Greek police prevent neo-Nazi food handout

Greek police prevent neo-Nazi food handout

ATHENS – Agence France-Presse
Police on Wednesday prevented neo-Nazi party Golden Dawn from holding a Greeks-only food handout in an Athens square after the mayor branded the event "racist." In a rare step reserved only for high-security events, the police banned all gatherings in the central Athens area chosen by the Golden Dawn for the initiative.
 
"For purposes of public safety, all public gatherings (in the area) are not allowed from midday to midnight," the police said.
 
Golden Dawn was first elected to parliament last year, winning nearly seven percent of the vote and 18 seats out of an overall 300.
 
The party has benefited from a rise in social tensions in the debt-wracked country, which is in its sixth consecutive year of recession and fourth year of austerity measures that it has undertaken to carry out in return for international bailout funds.
 
The Socialist-backed mayor of Athens, George Kaminis, has repeatedly opposed Golden Dawn's attempts to boost its ratings with public donations to Greeks only, saying that there are many immigrants in the city who are in greater need of assistance.
 
Kaminis this week said he would not allow the party to use the city's public spaces for Wednesday's planned food distribution, calling it "politically unacceptable" and encouraged "racism and xenophobia."

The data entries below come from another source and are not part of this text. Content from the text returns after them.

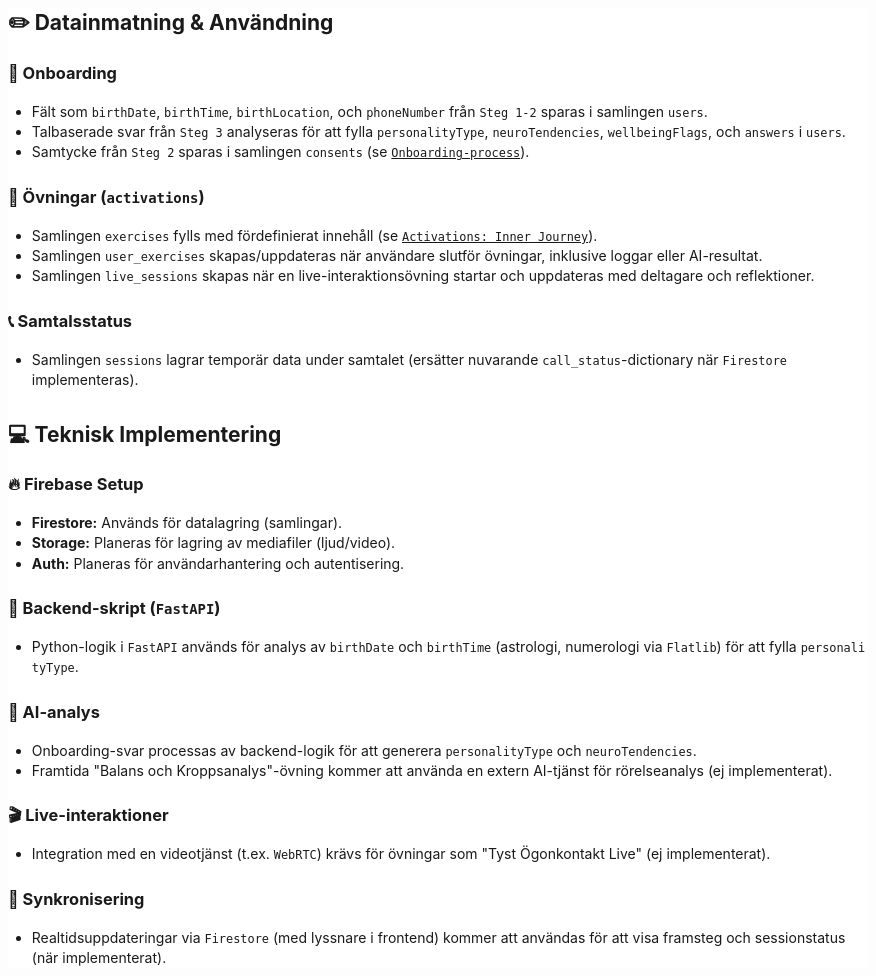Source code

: ## ✏️ Datainmatning & Användning

### 🌱 Onboarding

-   Fält som `birthDate`, `birthTime`, `birthLocation`, och `phoneNumber` från `Steg 1-2` sparas i samlingen `users`.
-   Talbaserade svar från `Steg 3` analyseras för att fylla `personalityType`, `neuroTendencies`, `wellbeingFlags`, och `answers` i `users`.
-   Samtycke från `Steg 2` sparas i samlingen `consents` (se [`Onboarding-process`](#)).

### 💪 Övningar (`activations`)

-   Samlingen `exercises` fylls med fördefinierat innehåll (se [`Activations: Inner Journey`](#)).
-   Samlingen `user_exercises` skapas/uppdateras när användare slutför övningar, inklusive loggar eller AI-resultat.
-   Samlingen `live_sessions` skapas när en live-interaktionsövning startar och uppdateras med deltagare och reflektioner.

### 📞 Samtalsstatus

-   Samlingen `sessions` lagrar temporär data under samtalet (ersätter nuvarande `call_status`-dictionary när `Firestore` implementeras).

## 💻 Teknisk Implementering

### 🔥 Firebase Setup

-   **Firestore:** Används för datalagring (samlingar).
-   **Storage:** Planeras för lagring av mediafiler (ljud/video).
-   **Auth:** Planeras för användarhantering och autentisering.

### 🐍 Backend-skript (`FastAPI`)

-   Python-logik i `FastAPI` används för analys av `birthDate` och `birthTime` (astrologi, numerologi via `Flatlib`) för att fylla `personalityType`.

### 🤖 AI-analys

-   Onboarding-svar processas av backend-logik för att generera `personalityType` och `neuroTendencies`.
-   Framtida "Balans och Kroppsanalys"-övning kommer att använda en extern AI-tjänst för rörelseanalys (ej implementerat).

### 🎬 Live-interaktioner

-   Integration med en videotjänst (t.ex. `WebRTC`) krävs för övningar som "Tyst Ögonkontakt Live" (ej implementerat).

### 🔄 Synkronisering

-   Realtidsuppdateringar via `Firestore` (med lyssnare i frontend) kommer att användas för att visa framsteg och sessionstatus (när implementerat).
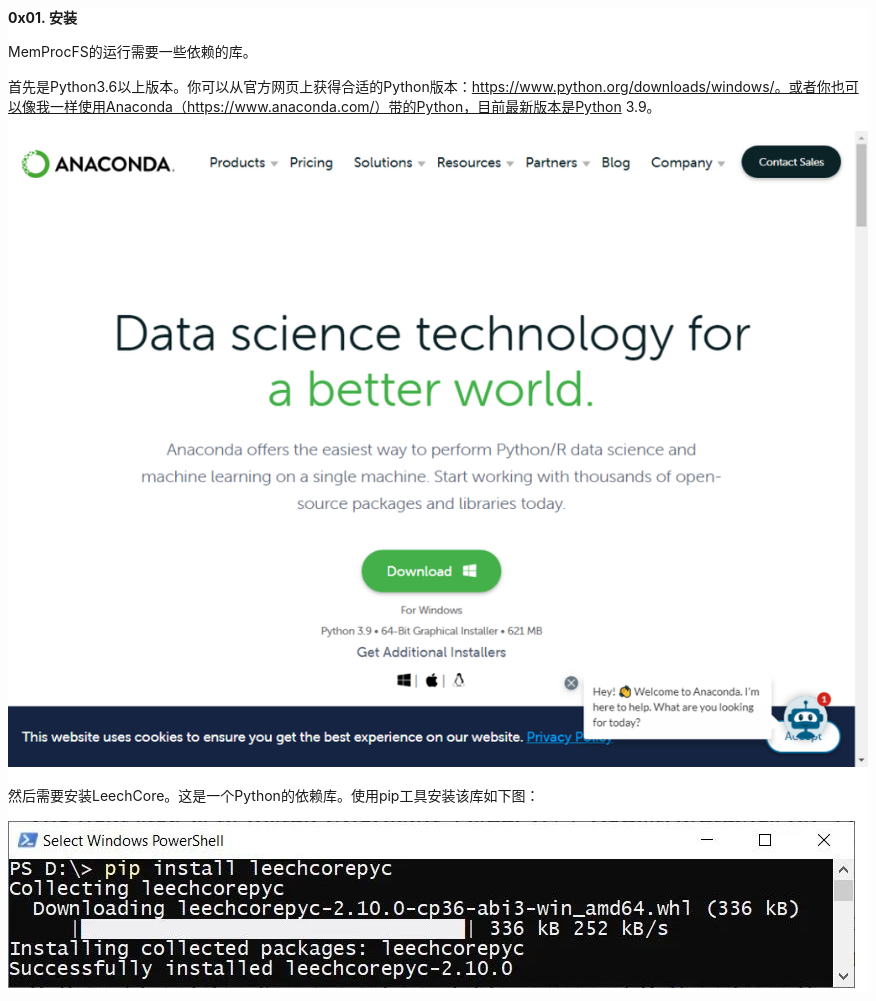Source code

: **0x01. 安装**

MemProcFS的运行需要一些依赖的库。

首先是Python3.6以上版本。你可以从官方网页上获得合适的Python版本：https://www.python.org/downloads/windows/。或者你也可以像我一样使用Anaconda（https://www.anaconda.com/）带的Python，目前最新版本是Python 3.9。

  

![](imgs\4ic1PjqhJrM7qjQyD0LdJib8AZZxbFN03sE7iasT3EMGBZnHZFaJv7JfWT7xMRvFEgqpcNOMUCCDKBiaKPuicEJMbtQ.png)

然后需要安装LeechCore。这是一个Python的依赖库。使用pip工具安装该库如下图：

  

![](imgs\4ic1PjqhJrM7qjQyD0LdJib8AZZxbFN03sW12s6ADXm8tvNIjKibVWDgRCCckPAcf7n3tE9viaB5kI3fcsFUicg5jhQ.jpg)
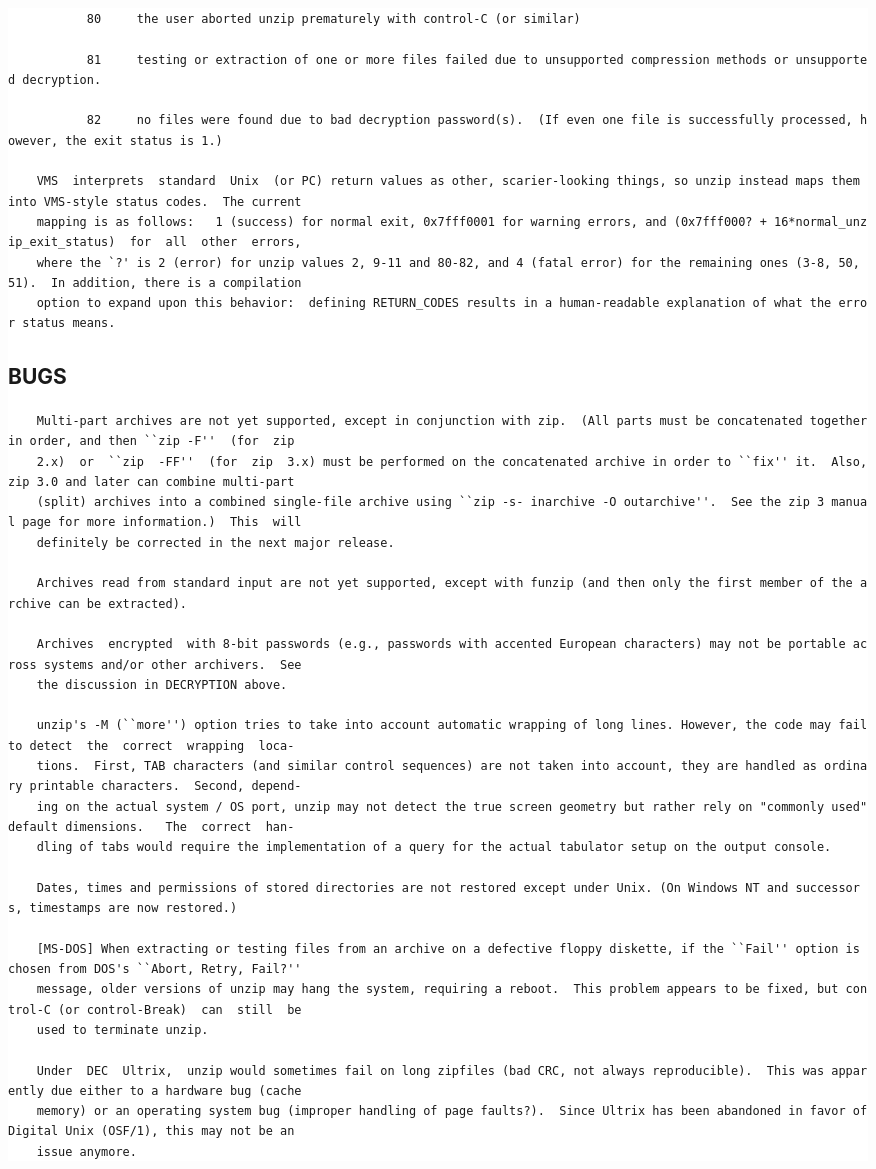                80     the user aborted unzip prematurely with control-C (or similar)
 
               81     testing or extraction of one or more files failed due to unsupported compression methods or unsupported decryption.
 
               82     no files were found due to bad decryption password(s).  (If even one file is successfully processed, however, the exit status is 1.)
 
        VMS  interprets  standard  Unix  (or PC) return values as other, scarier-looking things, so unzip instead maps them into VMS-style status codes.  The current
        mapping is as follows:   1 (success) for normal exit, 0x7fff0001 for warning errors, and (0x7fff000? + 16*normal_unzip_exit_status)  for  all  other  errors,
        where the `?' is 2 (error) for unzip values 2, 9-11 and 80-82, and 4 (fatal error) for the remaining ones (3-8, 50, 51).  In addition, there is a compilation
        option to expand upon this behavior:  defining RETURN_CODES results in a human-readable explanation of what the error status means.
 
## BUGS
        Multi-part archives are not yet supported, except in conjunction with zip.  (All parts must be concatenated together in order, and then ``zip -F''  (for  zip
        2.x)  or  ``zip  -FF''  (for  zip  3.x) must be performed on the concatenated archive in order to ``fix'' it.  Also, zip 3.0 and later can combine multi-part
        (split) archives into a combined single-file archive using ``zip -s- inarchive -O outarchive''.  See the zip 3 manual page for more information.)  This  will
        definitely be corrected in the next major release.
 
        Archives read from standard input are not yet supported, except with funzip (and then only the first member of the archive can be extracted).
 
        Archives  encrypted  with 8-bit passwords (e.g., passwords with accented European characters) may not be portable across systems and/or other archivers.  See
        the discussion in DECRYPTION above.
 
        unzip's -M (``more'') option tries to take into account automatic wrapping of long lines. However, the code may fail to detect  the  correct  wrapping  loca‐
        tions.  First, TAB characters (and similar control sequences) are not taken into account, they are handled as ordinary printable characters.  Second, depend‐
        ing on the actual system / OS port, unzip may not detect the true screen geometry but rather rely on "commonly used" default dimensions.   The  correct  han‐
        dling of tabs would require the implementation of a query for the actual tabulator setup on the output console.
 
        Dates, times and permissions of stored directories are not restored except under Unix. (On Windows NT and successors, timestamps are now restored.)
 
        [MS-DOS] When extracting or testing files from an archive on a defective floppy diskette, if the ``Fail'' option is chosen from DOS's ``Abort, Retry, Fail?''
        message, older versions of unzip may hang the system, requiring a reboot.  This problem appears to be fixed, but control-C (or control-Break)  can  still  be
        used to terminate unzip.
 
        Under  DEC  Ultrix,  unzip would sometimes fail on long zipfiles (bad CRC, not always reproducible).  This was apparently due either to a hardware bug (cache
        memory) or an operating system bug (improper handling of page faults?).  Since Ultrix has been abandoned in favor of Digital Unix (OSF/1), this may not be an
        issue anymore.
 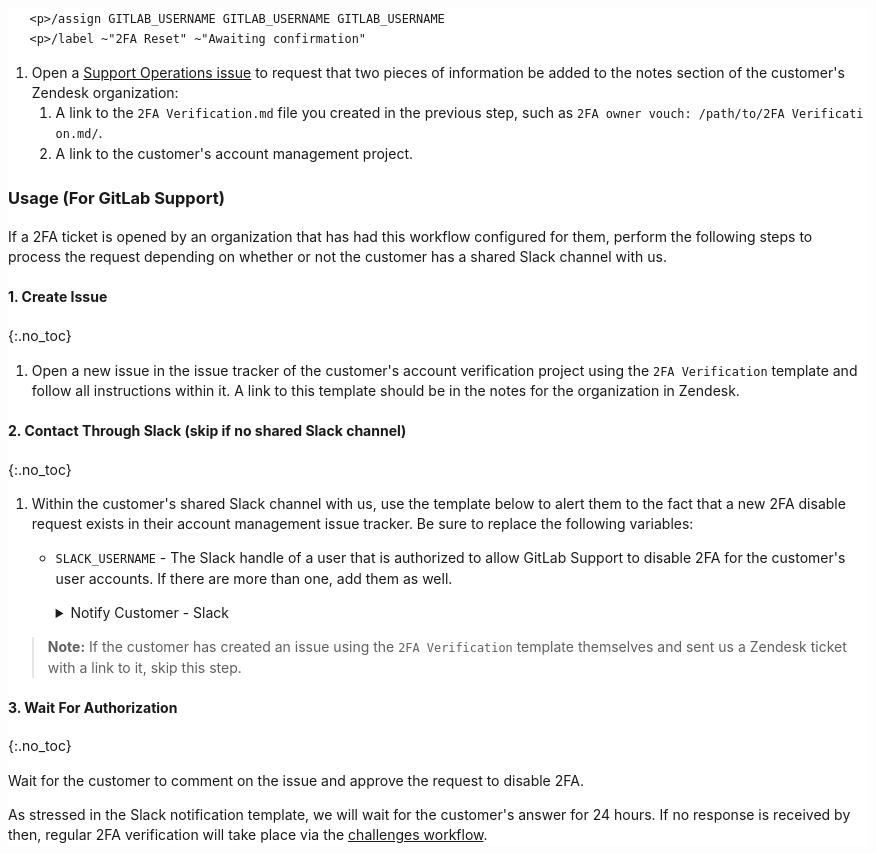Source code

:        <p>/assign GITLAB_USERNAME GITLAB_USERNAME GITLAB_USERNAME
       <p>/label ~"2FA Reset" ~"Awaiting confirmation"

1. Open a [Support Operations issue](https://gitlab.com/gitlab-com/support/support-ops/zendesk-global/organizations/-/issues/new) to request that two pieces of information be added to the notes section of the customer's Zendesk organization:
   1. A link to the `2FA Verification.md` file you created in the previous step, such as `2FA owner vouch: /path/to/2FA Verification.md/`.
   1. A link to the customer's account management project.

### Usage (For GitLab Support)

If a 2FA ticket is opened by an organization that has had this workflow configured for them, perform the following steps to process the request depending on whether or not the customer has a shared Slack channel with us.

#### 1. Create Issue
{:.no_toc}

1. Open a new issue in the issue tracker of the customer's account verification project using the `2FA Verification` template and follow all instructions within it. A link to this template should be in the notes for the organization in Zendesk.

#### 2. Contact Through Slack (skip if no shared Slack channel)
{:.no_toc}

1. Within the customer's shared Slack channel with us, use the template below to alert them to the fact that a new 2FA disable request exists in their account management issue tracker. Be sure to replace the following variables:
   - `SLACK_USERNAME` - The Slack handle of a user that is authorized to allow GitLab Support to disable 2FA for the customer's user accounts. If there are more than one, add them as well.

     <details>
       <summary markdown="span">Notify Customer - Slack</summary>

       <p>Hi <SLACK_USERNAME> - we've received a request from one of your users to disable 2FA on their account.

       <p>Could you vouch for them by following the steps in this issue: <ISSUE_LINK>?

       <p>Once you've done that, please let me know. If you don't get to this within 24 hours, we'll use our standard account verification procedures to determine if they're eligible for a 2FA reset.

>**Note:** If the customer has created an issue using the `2FA Verification` template themselves and sent us a Zendesk ticket with a link to it, skip this step.

#### 3. Wait For Authorization
{:.no_toc}

Wait for the customer to comment on the issue and approve the request to disable 2FA.

As stressed in the Slack notification template, we will wait for the customer's answer for 24 hours. If no response is received by then, regular 2FA verification will take place via the [challenges workflow](#sending-challenges).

Another attempted food handout by the group had been thwarted by city authorities in May, forcing the group to distribute the food at its offices instead, and a Golden Dawn deputy had later attempted to assault Kaminis in retaliation.
 
Many Golden Dawn supporters have been implicated in violent assaults against immigrants and the party is known for its anti-Semitic and xenophobic discourse.
 
Two other Golden Dawn deputies have been stripped of parliamentary immunity for destroying property belonging to immigrants at a market near Athens.
 
And the party's spokesman, Ilias Kassidiaris, is to be tried for assaulting two leftist lawmakers on live television last year.